A warming New Hampshire has been great for our deer. Winter always held the trump card when it comes to the deer population. So as our winters have gone away deer numbers have jumped, ok, not exactly a jumped as it has taken four decades. But deer numbers are up from around 40,000 in the early 1980's to over 100,000 deer today. And maybe as high as 120,000. And deer densities shifted from the northern sections of the state to the south region. Based on the current Deer Management Plan developed a few years ago with public input, calls for increasing deer numbers in six of the twenty Wildlife Management Areas. all to the north Unit A through D2E. Thence southward across the state looking to lower deer densities in fourteen WMA's. Yup. There are too many deer according to the plan across most of the state. I hope to help the plan this year. 
The NH Turkey season is open as well. Well, there are a lot of turkeys now. Here again up from a few dozen when I first was hired at Fish and Game in 1976. A batch of twenty-five had been released the year before along the Connecticutt River. So likely less than a hundred turkeys when I was hired. I have played a small part in the turkey program thanks to the turkey biologist Ted Walski . Ted, once the population had grown sufficiently by the early 1980's, began the trap and transferring of turkeys. I worked at the headquarters in Concord until 1988. Ted would capture some turkeys, box them up and send them to HQ. Our job was to release them where he wanted them released. So, I released batches of turkeys through the 80's. Ted did the work HQ staff simply had to release them. Now, what, 50,000 turkeys.  It has been a wonderful time to be a wildlife biologist in New Hampshire. 

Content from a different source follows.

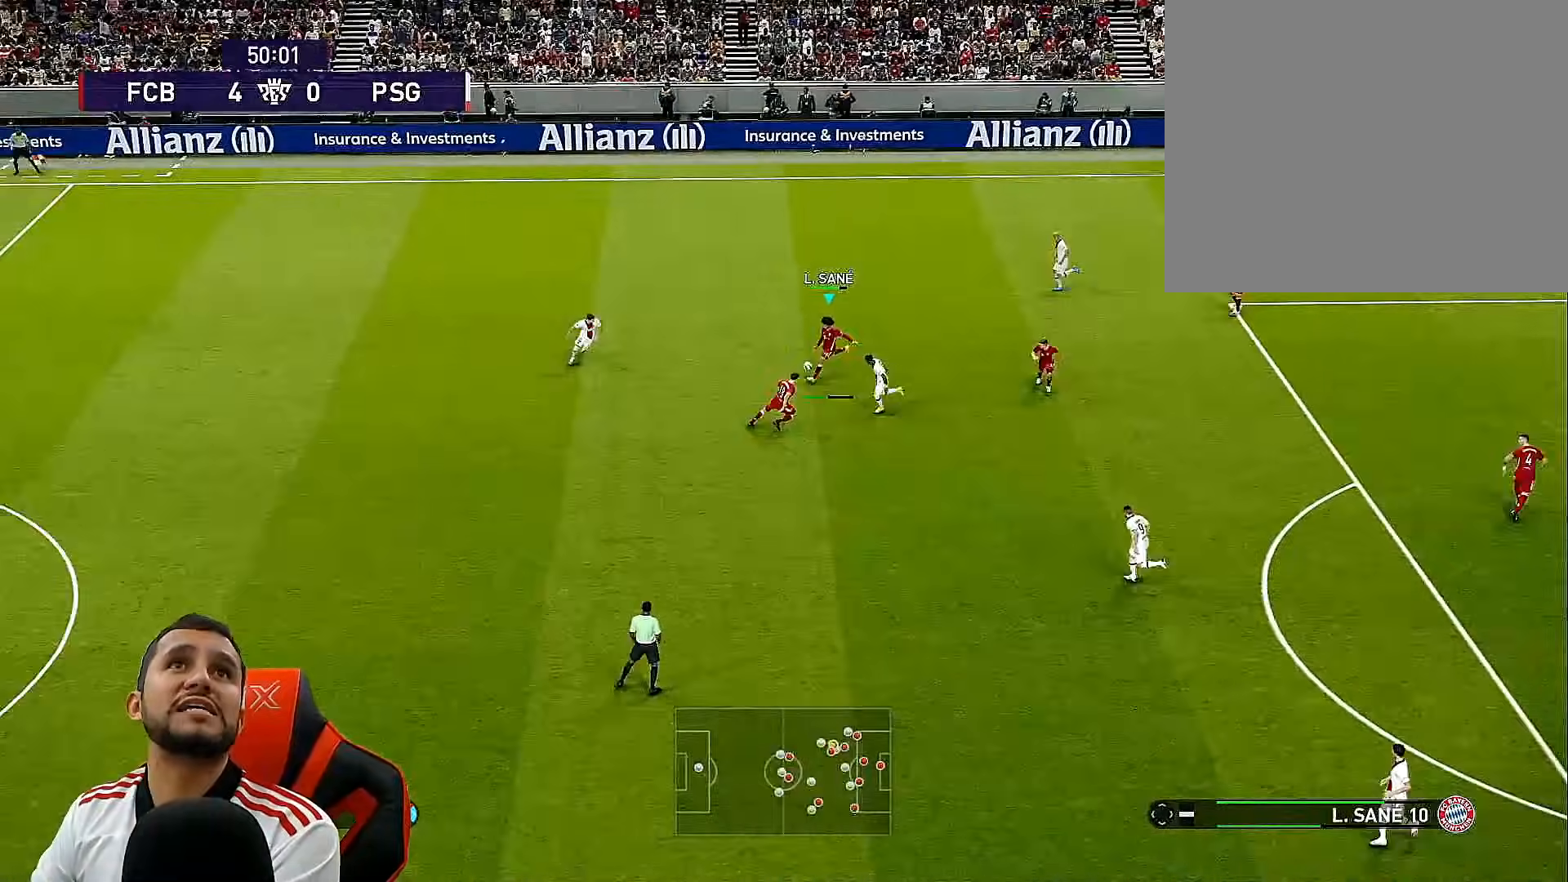
{"buttons": [], "left_stick": "center", "right_stick": "center", "events": [[367, "DPAD_DOWN", "up"], [433, "DPAD_LEFT", "up"]]}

And bear numbers up from 1,200 to close to 7,000 now. Eagles from zero to around 70 nests. Terns from a dozen nesting pairs to over 3,000. Falcons zero to a couple dozen pairs. Ospreys from fewer than ten pairs to over fifty pairs. I've chipped in here and there on most of these recoveries. Yes, a great time to be connected to New Hampshire's outdoors.
And haven't the folks come out to enjoy the wonders of wild all since the pandemic hit three years ago. I hope they realize that it has been thankful to the funding by this state's sportswomen and men, yes hunters, fisherman and trappers that have funded much of this work. Yes, there is some significant and crucial non-game funding, but it's pretty much the sportswomen and men who actually keep the lights on at Fish and Game.  So, a big THANK YOU from me to all our hunters, fishermen and trappers.